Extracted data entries
--------------------------------------------------
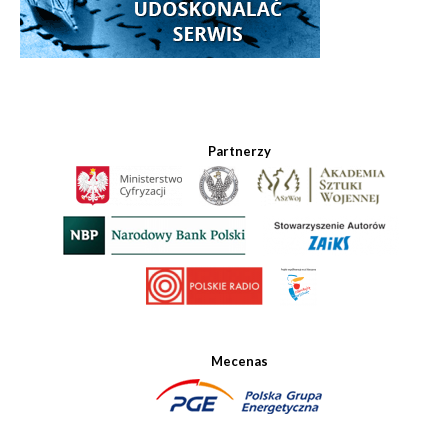
Partnerzy
Mecenas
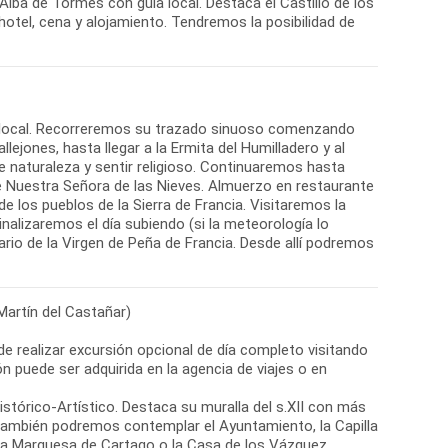
e Alba de Tormes con guía local. Destaca el Castillo de los
 hotel, cena y alojamiento. Tendremos la posibilidad de
a local. Recorreremos su trazado sinuoso comenzando
llejones, hasta llegar a la Ermita del Humilladero y al
 naturaleza y sentir religioso. Continuaremos hasta
de Nuestra Señora de las Nieves. Almuerzo en restaurante
 los pueblos de la Sierra de Francia. Visitaremos la
Finalizaremos el día subiendo (si la meteorología lo
uario de la Virgen de Peña de Francia. Desde allí podremos
Martín del Castañar)
 de realizar excursión opcional de día completo visitando
n puede ser adquirida en la agencia de viajes o en
istórico-Artístico. Destaca su muralla del s.XII con más
. También podremos contemplar el Ayuntamiento, la Capilla
de la Marquesa de Cartago o la Casa de los Vázquez.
--------------------------------------------------
▸ Instructions for the task: Could you return every line from the entries above in which the string "Francia" occurs?

▸ Finished exercise:
 los pueblos de la Sierra de Francia. Visitaremos la
uario de la Virgen de Peña de Francia. Desde allí podremos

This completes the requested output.